In 2025, a total of 178 startups successfully raised $1.64 billion. While the number of funded ventures saw a slight dip, the total funding amount increased by a substantial 46.2% compared to the previous year, 2024. However, this growth in capital did not translate into improved gender representation. Only 30 of the funded startups, equating to 16.9%, had at least one woman on their founding team in 2025. This figure marks a further reduction from 37 startups (18.5%) in 2024 and a more significant drop from 107 startups (26.3%) in 2023.
This decline extends a consistent downward trend observed over several years. In 2022, 128 funded startups, representing 20.2% of the total, included a female co-founder. The figure stood even higher in 2021, at 121 startups or 21.5%. The data strongly suggests that the consolidation phase following the recent capital crunch has regrettably failed to enhance gender representation among funded ventures across the African continent.
Further reinforcing these findings, Disrupt Africa's separate Diversity Dividend report concluded that progress towards achieving gender balance within the ecosystem has been limited and remains considerably far from parity. This indicates a systemic issue that goes beyond mere fluctuations in funding cycles.
Key insights from the report underscore that while African tech funding has indeed stabilized after a global slowdown in venture capital, this stability appears to be accompanied by a concentration of capital. This concentration disproportionately benefits a smaller pool of more established founders, often at the direct expense of fostering diversity within the startup landscape.
Globally, research consistently demonstrates that female-founded startups typically receive only a small fraction of overall venture capital. In the African context, women-led ventures have historically attracted less than 10% of the total funding by value. During periods of tighter funding cycles, investors frequently exhibit a tendency to favor proven networks and repeat founders. This inclination, while seemingly rational from a risk perspective, inadvertently reinforces existing gender imbalances and limits opportunities for new and diverse teams.
Moreover, the increasing trend of larger ticket sizes also contributes to skewing total funding predominantly towards male-dominated teams, as these larger investments often go to established entities with existing male leadership. Addressing and improving representation will necessitate a multi-faceted approach, including the establishment of targeted funds specifically for diverse founders, the creation of stronger pipelines at the crucial pre-seed and seed investment levels, and a concerted effort to increase the number of women in venture capital decision-making roles.
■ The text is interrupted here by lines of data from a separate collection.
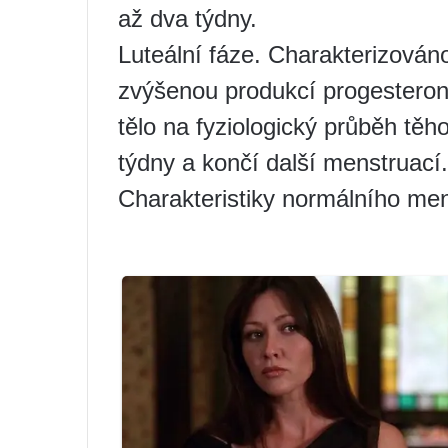
až dva týdny.
Luteální fáze. Charakterizováno
zvýšenou produkcí progesteronu.
tělo na fyziologický průběh těho
týdny a končí další menstruací.
Charakteristiky normálního men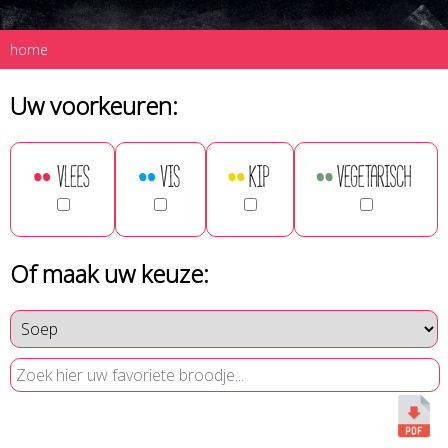
home
Uw voorkeuren:
Of maak uw keuze: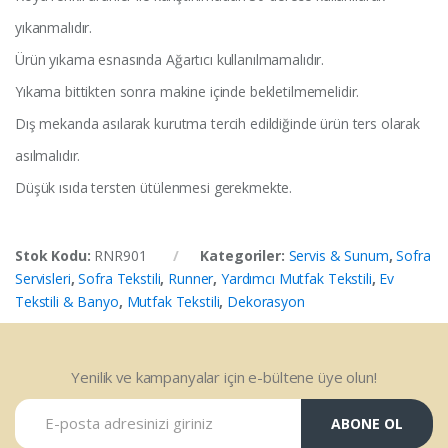
yıkanmalıdır.
Ürün yıkama esnasında Ağartıcı kullanılmamalıdır.
Yıkama bittikten sonra makine içinde bekletilmemelidir.
Dış mekanda asılarak kurutma tercih edildiğinde ürün ters olarak
asılmalıdır.
Düşük ısıda tersten ütülenmesi gerekmekte.
Stok Kodu:
RNR901
Kategoriler:
Servis & Sunum
,
Sofra
Servisleri
,
Sofra Tekstili
,
Runner
,
Yardımcı Mutfak Tekstili
,
Ev
Tekstili & Banyo
,
Mutfak Tekstili
,
Dekorasyon
Yenilik ve kampanyalar için e-bültene üye olun!
ABONE OL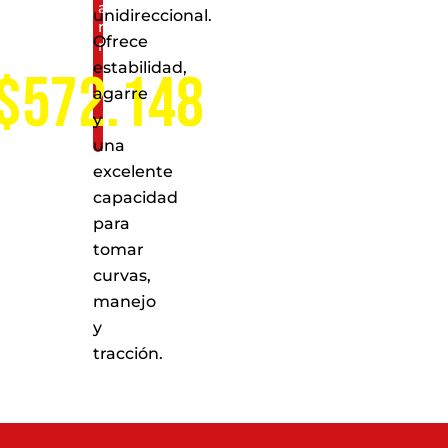
a
unidireccional.
nivel
Ofrece
nacional
estabilidad,
$572.148
agarre
y
una
excelente
capacidad
para
tomar
curvas,
manejo
y
tracción.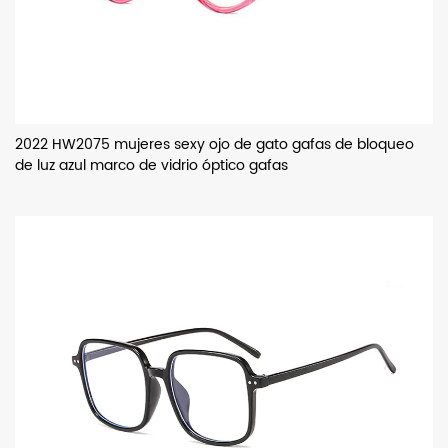
2022 HW2075 mujeres sexy ojo de gato gafas de bloqueo
de luz azul marco de vidrio óptico gafas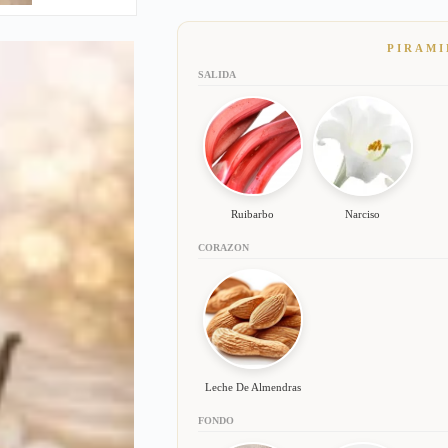
PIRAMI
SALIDA
Ruibarbo
Narciso
CORAZON
Leche De Almendras
FONDO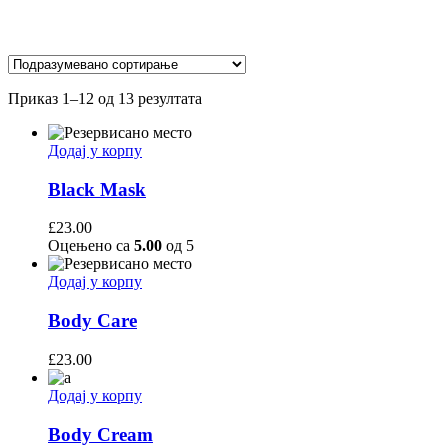
Приказ 1–12 од 13 резултата
Додај у корпу
Black Mask
£
23.00
Оцењено са
5.00
од 5
Додај у корпу
Body Care
£
23.00
Додај у корпу
Body Cream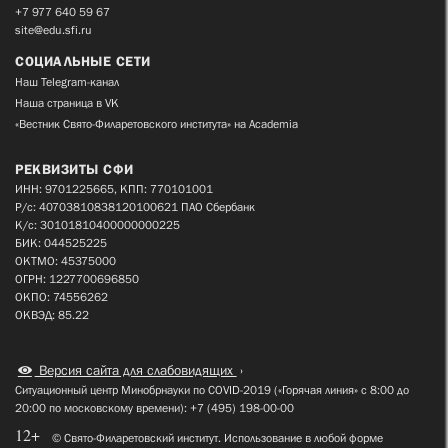
+7 977 640 59 67
site@edu.sfi.ru
СОЦИАЛЬНЫЕ СЕТИ
Наш Telegram-канал
Наша страница в VK
«Вестник Свято-Филаретовского института» на Academia
РЕКВИЗИТЫ СФИ
ИНН: 9701225665, КПП: 770101001
Р/с: 40703810838120100621 ПАО Сбербанк
К/с: 30101810400000000225
БИК: 044525225
ОКТМО: 45375000
ОГРН: 1227700696850
ОКПО: 74556262
ОКВЭД: 85.22
Версия сайта для слабовидящих
Ситуационный центр Минобрнауки по COVID-2019 («Горячая линия» с 8:00 до
20:00 по московскому времени): +7 (495) 198-00-00
12+
© Свято-Филаретовский институт. Использование в любой форме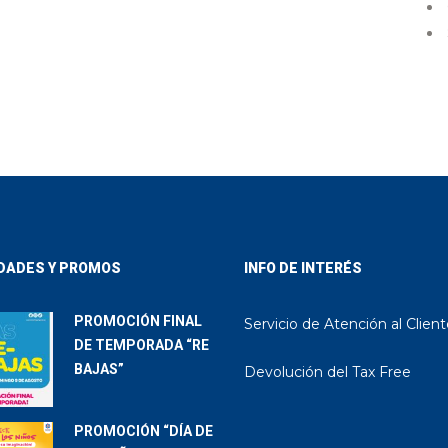
DADES Y PROMOS
INFO DE INTERÉS
PROMOCIÓN FINAL
Servicio de Atención al Clien
DE TEMPORADA “RE
BAJAS”
Devolución del Tax Free
PROMOCIÓN “DÍA DE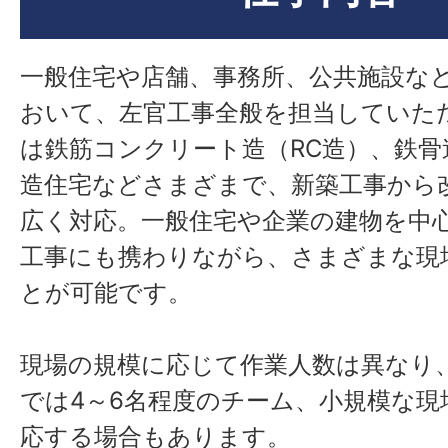
一般住宅や店舗、事務所、公共施設な
おいて、左官工事全般を担当していた
は鉄筋コンクリート造（RC造）、鉄骨
造住宅などさまざまで、新築工事から
広く対応。一般住宅や企業の建物を中
工事にも携わりながら、さまざまな現
とが可能です。
現場の規模に応じて作業人数は異なり
では4～6名程度のチーム、小規模な現
応する場合もあります。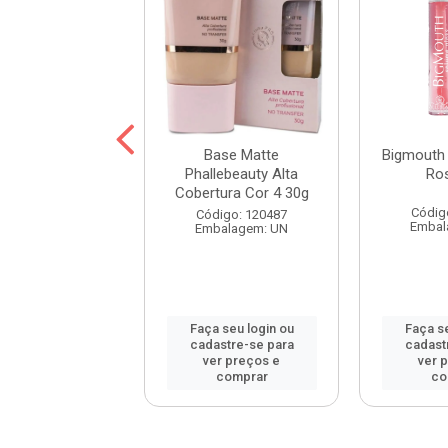
ase Matte
Base Matte
Bigmouth 
lebeauty Alta
Phallebeauty Alta
Ro
tura Cor 9 30g
Cobertura Cor 4 30g
Códig
digo: 120492
Código: 120487
Embal
balagem: UN
Embalagem: UN
 seu login ou
Faça seu login ou
Faça se
astre-se para
cadastre-se para
cadast
er preços e
ver preços e
ver 
comprar
comprar
co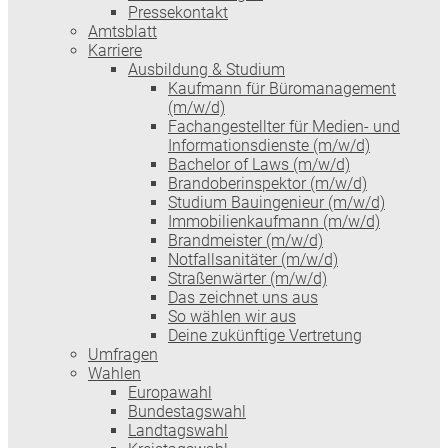
Pressekontakt
Amtsblatt
Karriere
Ausbildung & Studium
Kaufmann für Büromanagement
(m/w/d)
Fachangestellter für Medien- und
Informationsdienste (m/w/d)
Bachelor of Laws (m/w/d)
Brandoberinspektor (m/w/d)
Studium Bauingenieur (m/w/d)
Immobilienkaufmann (m/w/d)
Brandmeister (m/w/d)
Notfallsanitäter (m/w/d)
Straßenwärter (m/w/d)
Das zeichnet uns aus
So wählen wir aus
Deine zukünftige Vertretung
Umfragen
Wahlen
Europawahl
Bundestagswahl
Landtagswahl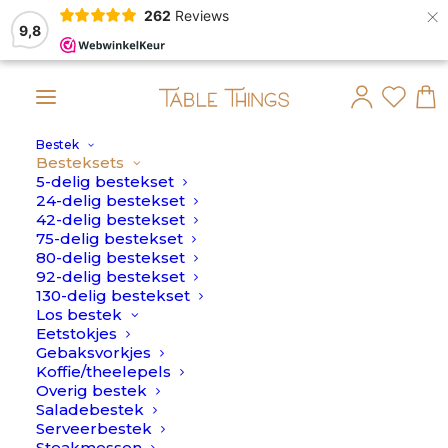
×
262
Reviews
9,8
Bestek
wordt dan op maandag 10 Augustus verstuurd.
Besteksets
5-delig bestekset
24-delig bestekset
42-delig bestekset
75-delig bestekset
80-delig bestekset
92-delig bestekset
130-delig bestekset
Los bestek
Eetstokjes
Gebaksvorkjes
Koffie/theelepels
Overig bestek
Saladebestek
Serveerbestek
Steakmessen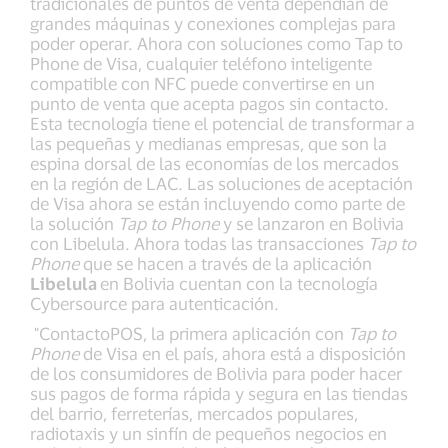
tradicionales de puntos de venta dependían de
grandes máquinas y conexiones complejas para
poder operar. Ahora con soluciones como Tap to
Phone de Visa, cualquier teléfono inteligente
compatible con NFC puede convertirse en un
punto de venta que acepta pagos sin contacto.
Esta tecnología tiene el potencial de transformar a
las pequeñas y medianas empresas, que son la
espina dorsal de las economías de los mercados
en la región de LAC. Las soluciones de aceptación
de Visa ahora se están incluyendo como parte de
la solución
Tap to Phone
y se lanzaron en Bolivia
con Libelula. Ahora todas las transacciones
Tap to
Phone
que se hacen a través de la aplicación
Libelula
en Bolivia cuentan con la tecnología
Cybersource para autenticación.
"ContactoPOS, la primera aplicación con
Tap to
Phone
de Visa en el país, ahora está a disposición
de los consumidores de Bolivia para poder hacer
sus pagos de forma rápida y segura en las tiendas
del barrio, ferreterías, mercados populares,
radiotaxis y un sinfín de pequeños negocios en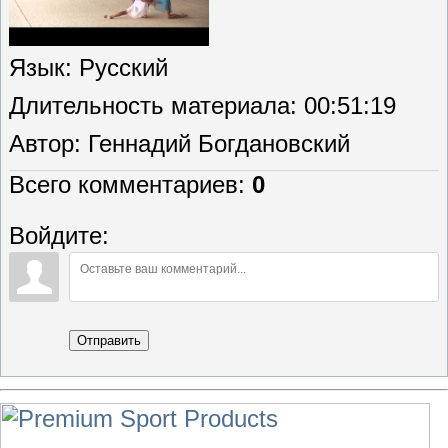
Язык
: Русский
Длительность материала
: 00:51:19
Автор
: Геннадий Богдановский
Всего комментариев
:
0
Войдите:
Отправить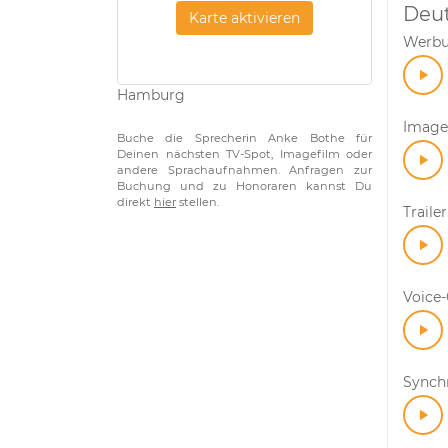
Deu
Karte aktivieren
Werb
Hamburg
Image
Buche die Sprecherin Anke Bothe für
Deinen nächsten TV-Spot, Imagefilm oder
andere Sprachaufnahmen. Anfragen zur
Buchung und zu Honoraren kannst Du
direkt
hier
stellen.
Trailer
Voice
Synch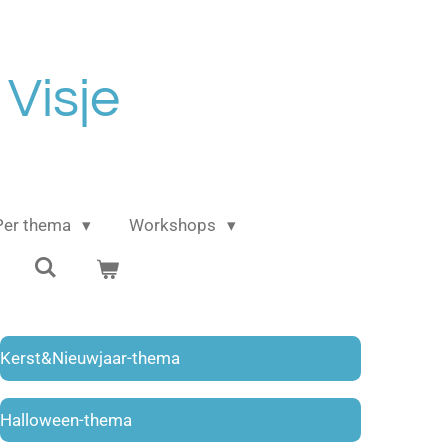
 Visje
Per thema
Workshops
Kerst&Nieuwjaar-thema
Halloween-thema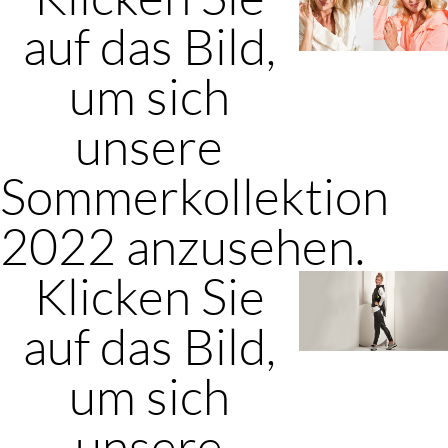
auf das Bild,
um sich
unsere
Sommerkollektion
2022 anzusehen.
Klicken Sie
auf das Bild,
um sich
unsere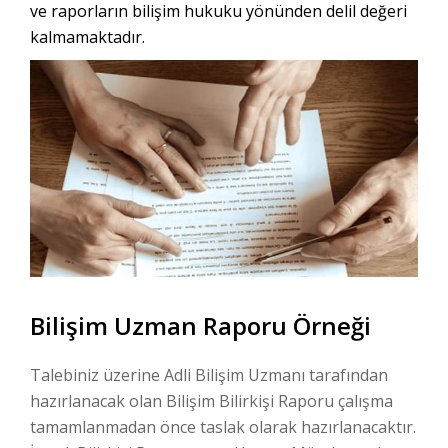
ve raporların bilişim hukuku yönünden delil değeri
kalmamaktadır.
Bilişim Uzman Raporu Örneği
Talebiniz üzerine Adli Bilişim Uzmanı tarafından
hazırlanacak olan Bilişim Bilirkişi Raporu çalışma
tamamlanmadan önce taslak olarak hazırlanacaktır.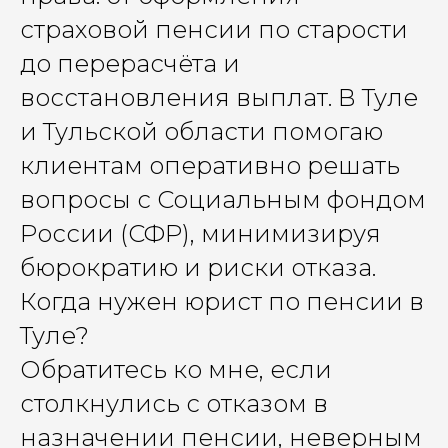
страховой пенсии по старости
до перерасчёта и
восстановления выплат. В Туле
и Тульской области помогаю
клиентам оперативно решать
вопросы с Социальным фондом
России (СФР), минимизируя
бюрократию и риски отказа.
Когда нужен юрист по пенсии в
Туле?
Обратитесь ко мне, если
столкнулись с отказом в
назначении пенсии, неверным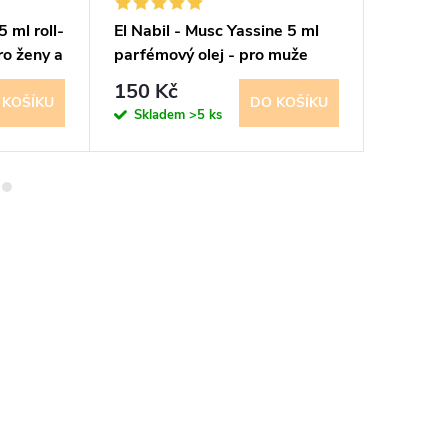
5 ml roll-
El Nabil - Musc Yassine 5 ml
El Nabi
ro ženy a
parfémový olej - pro muže
parfémo
150 Kč
995 K
 KOŠÍKU
DO KOŠÍKU
Skladem
>5 ks
Sklad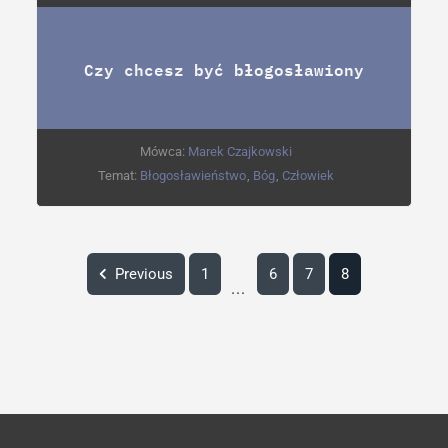
Czy chcesz być błogosławiony
Mówca:
Marek Czajkowski
Temat:
Błogosławieństwo
,
Bóg
,
Człowiek
Previous
1
6
7
8
...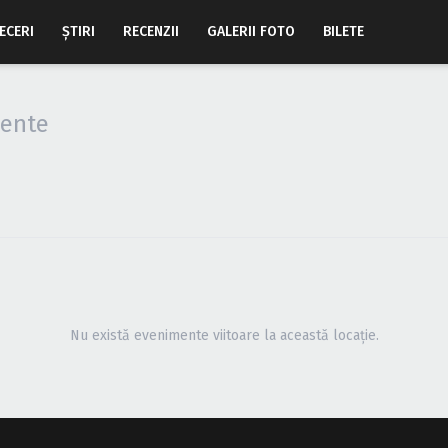
ECERI
ŞTIRI
RECENZII
GALERII FOTO
BILETE
ente
Nu există evenimente viitoare la această locație.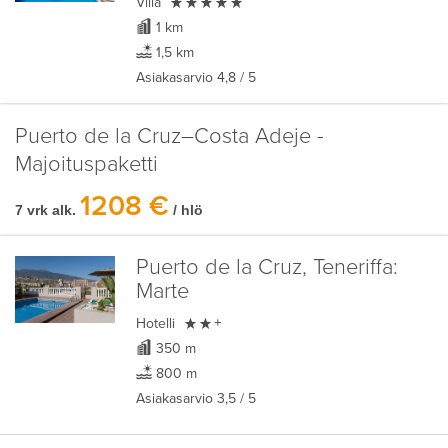

Villa
1 km
1,5 km
Asiakasarvio
4,8
/ 5
Puerto de la Cruz–Costa Adeje -
Majoituspaketti
1208 €
7 vrk alk.
/ hlö
Puerto de la Cruz, Teneriffa:
Marte

Hotelli
+
350 m
800 m
Asiakasarvio
3,5
/ 5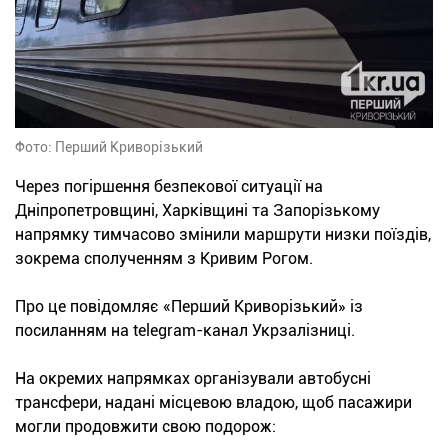
Фото: Перший Криворізький
Через погіршення безпекової ситуації на
Дніпропетровщині, Харківщині та Запорізькому
напрямку тимчасово змінили маршрути низки поїздів,
зокрема сполученням з Кривим Рогом.
Про це повідомляє «Перший Криворізький» із
посиланням на telegram-канал Укрзалізниці.
На окремих напрямках організували автобусні
трансфери, надані місцевою владою, щоб пасажири
могли продовжити свою подорож: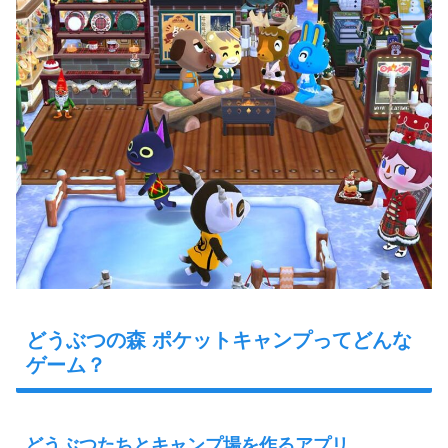
どうぶつの森 ポケットキャンプってどんな
ゲーム？
どうぶつたちとキャンプ場を作るアプリ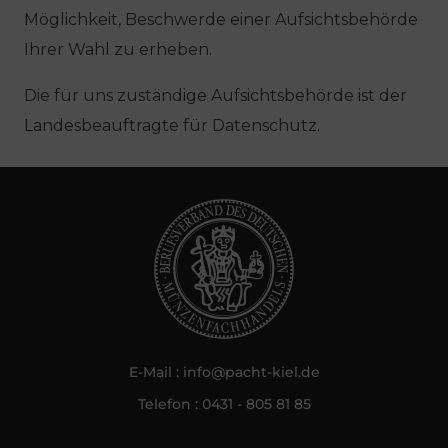
Möglichkeit, Beschwerde einer Aufsichtsbehörde
Ihrer Wahl zu erheben.
Die für uns zuständige Aufsichtsbehörde ist der
Landesbeauftragte für Datenschutz.
E-Mail :
info@pacht-kiel.de
Telefon :
0431 - 805 81 85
As the funding landscape for African tech rebounds, stakeholders within the ecosystem are urged to face the crucial challenge of ensuring that this recovery does not inadvertently widen existing structural gaps. Without deliberate and proactive intervention, the current concentration of capital risks significantly slowing down, if not reversing, the progress towards a more inclusive and equitable tech sector across the entire African continent.